- What the task requires: What's needed: every entry, printed exactly, minus the images.

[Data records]
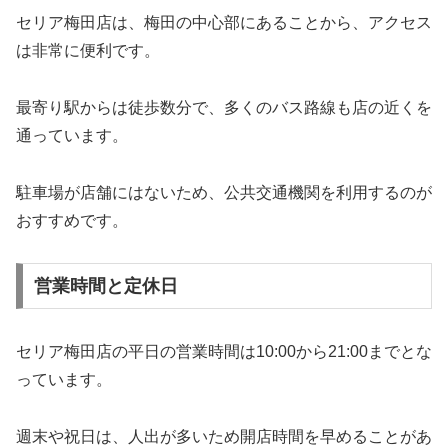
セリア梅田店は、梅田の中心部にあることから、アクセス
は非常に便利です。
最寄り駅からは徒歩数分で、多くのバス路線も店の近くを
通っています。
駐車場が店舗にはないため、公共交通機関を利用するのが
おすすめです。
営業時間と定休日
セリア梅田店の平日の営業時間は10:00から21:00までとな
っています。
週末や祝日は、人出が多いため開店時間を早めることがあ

- Exercise result:
セリア梅田店は、梅田の中心部にあることから、アクセス
は非常に便利です。
最寄り駅からは徒歩数分で、多くのバス路線も店の近くを
通っています。
駐車場が店舗にはないため、公共交通機関を利用するのが
おすすめです。
営業時間と定休日
セリア梅田店の平日の営業時間は10:00から21:00までとな
っています。
週末や祝日は、人出が多いため開店時間を早めることがあ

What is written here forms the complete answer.